I am having issues with a 1965 Massey Ferguson 135. Everything was working just fine. My dad was using the tractor to plow his garden. Something happened that caused the hot wire to the starter to melt and also melted the other solenoid wires. I replaced the hot wire and the solenoid. The battery appeared to be dead so I hooked it up to jumper cables. The cables started getting extremely hot and smoke was coming off of the tractor battery's ground post. I quickly unhooked the cables. I replaced the battery with a spare on I had on hand. The tractor started and worked just fine. My dad used it the next morning with no issues. He went back that afternoon, and it wouldn't crank. He took the starter to a repair shop. When the guy checked the starter, he said fire was flying. We replaced the starter with a rebuilt one. Now it is the same issue with the jumper cables getting hot.

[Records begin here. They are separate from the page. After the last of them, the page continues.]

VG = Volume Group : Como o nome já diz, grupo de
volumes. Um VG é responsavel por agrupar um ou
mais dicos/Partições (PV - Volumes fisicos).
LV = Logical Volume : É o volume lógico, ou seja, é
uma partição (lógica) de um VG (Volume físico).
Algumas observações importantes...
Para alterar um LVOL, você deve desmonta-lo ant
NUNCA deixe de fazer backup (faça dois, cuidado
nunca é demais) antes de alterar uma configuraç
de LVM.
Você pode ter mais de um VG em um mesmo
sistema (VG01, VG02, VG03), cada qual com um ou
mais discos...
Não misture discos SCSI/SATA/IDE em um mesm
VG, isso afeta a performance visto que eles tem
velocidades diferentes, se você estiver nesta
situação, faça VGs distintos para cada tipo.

Dad also said the kill switch was not working the first time when the wires melted. I have noticed it almost like it was trying to start with the kill switch pulled. This is not a linkage problem, I have already checked that to make sure it was correct inside the injector cover. Sorry for the lengthy post. Any ideas would be greatly appreciated.


----------



## sixbales (May 18, 2011)

Howdy winchester74, welcome to the tractor forum.

When you refer to the "hot wire" to the starter that melted, are you referring to the battery positive cable? 

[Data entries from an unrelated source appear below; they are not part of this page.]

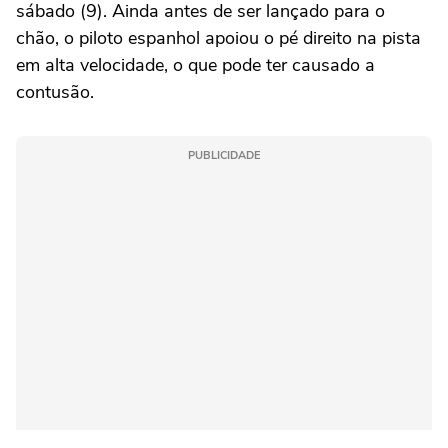
sábado (9). Ainda antes de ser lançado para o
chão, o piloto espanhol apoiou o pé direito na pista
em alta velocidade, o que pode ter causado a
contusão.
PUBLICIDADE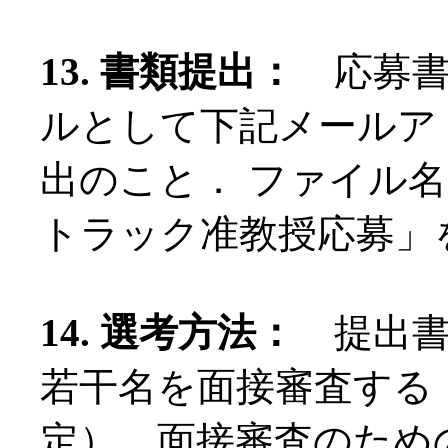
13. 書類提出：
応募書
ルとして下記メールア
出のこと． ファイル
トラック准教授応募」
14. 選考方法：
提出書
若干名を面接審査する（
定）．面接審査のため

"Dad also said the kill switch was not working the first time when the wires melted." Are you saying that the engine continued to run with the kill rod pulled? The kill rod shuts off the fuel, but has no control over any electrical function. Was it cranking uncontrollably with the kill rod pulled?

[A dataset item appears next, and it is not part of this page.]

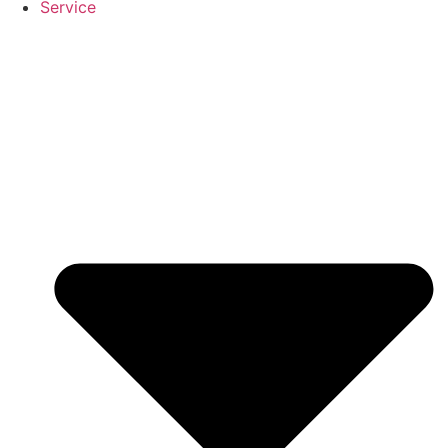
Service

My concern is that you may have a short circuit somewhere. If you have an ohmmeter, remove the positive/hot cable from the battery, and measure the resistance from the cable terminal to ground. There should be no circuit. Check it out.


----------



## winchester74 (May 22, 2017)

Thanks. I was referring to the battery cable. I'm not exactly sure what was happening because I wasn't there. I assume the starter kept turning though. I'll check that out to see if there is any resistance.


----------



## winchester74 (May 22, 2017)

Sixbales, you were correct. There was a circuit when I checked.


----------



## sixbales (May 18, 2011)

The big job is to find the short. 

On my Ford 3600 tractor, I found the wiring harness wore through the insulation, where the harness rests on the fuel tank. Check where the harness rests on the sheet metal, engine, any metal part.

Check with a MF dealer, they may have experience with this problem.


----------



## winchester74 (May 22, 2017)

Thanks again. Hopefully with a little time and effort I can find it.


----------



## Windy99 (9 mo ago)

winchester74 said:


> Thanks again. Hopefully with a little time and effort I can find it.


I know this is an old post but maybe this will help someone now reading these. I have a Massey 175 and my battery neg. cable was heating up and spinning my starter even if it was shut down. My auto mechanic told me I had a bad ground somewhere! I thought I had cleaned all grounds but...When I looked at the ground wire on the alternator itself it didn't look good so I took it off and degreased it and used a brass brush on drill to clean it really well and that fixed my problem! My tractor sits outside and I have learned the hard way evey so many years I will have to go thru and clean the wire connectors on ALL wiring to make sure for good connection. My fuel gauge didn't work and I cleaned the connectors and it worked just fine. I also found out my regulator was bad and my oil pressure gauge was not the right one for my tractor which I replaced. It runs a lot better now!


----------